Passage provided:

In 2002 Francisco Airton Castro da Rocha, a professor from the Department of Clinical Medicine, and Judith Pessoa de Andrade Feitosa, from the Organic and Inorganic Chemistry Department, began jointly investigating the possibilities for using guar gum as an anesthetic. Guar gum is a galactomanane, a complex sugar or polysaccharide formed by mannose and galactose, in the proportion two to one. When used in its natural state the researchers from the UFC discovered that guar gum causes inflammation in joints corroded by arthritis, one of the areas of Rocha’s work. They subsequently removed the protein and saw that the remaining sugars could alleviate the pain caused by arthritis. After a little more work they isolated the sugar responsible for this action, galactose, which is found in fruit and in large quantities in coffee. The experiments so far carried out suggest that guar gum could function both as a gel as well as in solution. “The most recent results have shown that galactose can protect against destruction of the cartilage that covers the bones”, says Rocha. “There’s still no medication that prevents the arthritis from progressing.”

Chemical characterization, the experiments for removing or adding components and the effectiveness tests in animals have taken the form of four scientific articles published in international scientific journals, two Masters and two PhD theses, a prize awarded by the Brazilian Society of Rheumatology in 2004 and a patent lodged the following year to guarantee the right to use the knowledge generated at the university.  And that is where problems that have not yet been overcome started to appear, beginning with the toxicity tests in laboratory animals, which if they are successful may allow for tests on human beings.

Task prompt: Please copy the guar gum passage word for word, starting with "Chemical characterization, the" and going on through "on human beings.".

Supplied material:
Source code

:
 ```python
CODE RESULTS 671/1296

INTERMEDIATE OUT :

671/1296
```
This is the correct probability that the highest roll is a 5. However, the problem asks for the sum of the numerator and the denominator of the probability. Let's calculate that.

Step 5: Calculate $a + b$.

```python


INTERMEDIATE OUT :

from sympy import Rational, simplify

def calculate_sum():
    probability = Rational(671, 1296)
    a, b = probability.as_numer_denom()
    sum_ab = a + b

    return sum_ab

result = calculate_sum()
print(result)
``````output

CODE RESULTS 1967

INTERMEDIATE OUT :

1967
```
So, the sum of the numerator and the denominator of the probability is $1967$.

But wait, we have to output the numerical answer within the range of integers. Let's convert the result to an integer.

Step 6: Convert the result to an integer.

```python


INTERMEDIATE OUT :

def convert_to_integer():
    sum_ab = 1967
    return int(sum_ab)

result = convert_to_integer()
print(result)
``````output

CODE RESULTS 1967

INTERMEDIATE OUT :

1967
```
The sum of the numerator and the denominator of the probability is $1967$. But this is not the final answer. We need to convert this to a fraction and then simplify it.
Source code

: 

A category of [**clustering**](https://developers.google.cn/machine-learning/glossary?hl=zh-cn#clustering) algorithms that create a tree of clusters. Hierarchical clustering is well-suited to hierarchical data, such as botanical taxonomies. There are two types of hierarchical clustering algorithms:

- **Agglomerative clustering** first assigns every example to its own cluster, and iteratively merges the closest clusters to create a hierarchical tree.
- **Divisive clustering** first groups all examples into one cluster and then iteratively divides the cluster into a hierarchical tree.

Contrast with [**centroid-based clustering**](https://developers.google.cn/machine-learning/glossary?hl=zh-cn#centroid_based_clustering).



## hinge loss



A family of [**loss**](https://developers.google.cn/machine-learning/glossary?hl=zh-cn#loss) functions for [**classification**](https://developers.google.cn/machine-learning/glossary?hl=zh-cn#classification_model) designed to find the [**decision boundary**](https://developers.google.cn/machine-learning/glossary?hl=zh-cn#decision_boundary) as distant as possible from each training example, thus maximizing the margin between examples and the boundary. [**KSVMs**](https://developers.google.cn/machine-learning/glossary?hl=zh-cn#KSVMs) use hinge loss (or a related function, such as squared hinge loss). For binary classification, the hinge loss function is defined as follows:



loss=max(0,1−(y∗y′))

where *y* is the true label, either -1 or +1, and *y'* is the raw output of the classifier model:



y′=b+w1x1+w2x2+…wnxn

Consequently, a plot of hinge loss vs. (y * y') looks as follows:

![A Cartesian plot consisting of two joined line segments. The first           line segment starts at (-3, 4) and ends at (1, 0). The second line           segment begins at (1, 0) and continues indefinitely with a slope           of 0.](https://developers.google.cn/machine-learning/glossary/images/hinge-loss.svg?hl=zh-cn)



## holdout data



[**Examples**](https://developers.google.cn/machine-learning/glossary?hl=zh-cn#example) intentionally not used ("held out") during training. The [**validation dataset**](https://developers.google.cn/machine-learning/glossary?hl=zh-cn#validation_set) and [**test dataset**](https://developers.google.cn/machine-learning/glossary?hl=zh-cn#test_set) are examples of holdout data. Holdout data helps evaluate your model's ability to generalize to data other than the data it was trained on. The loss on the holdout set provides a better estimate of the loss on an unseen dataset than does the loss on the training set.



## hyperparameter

Exercise solution:
Chemical characterization, the experiments for removing or adding components and the effectiveness tests in animals have taken the form of four scientific articles published in international scientific journals, two Masters and two PhD theses, a prize awarded by the Brazilian Society of Rheumatology in 2004 and a patent lodged the following year to guarantee the right to use the knowledge generated at the university.  And that is where problems that have not yet been overcome started to appear, beginning with the toxicity tests in laboratory animals, which if they are successful may allow for tests on human beings.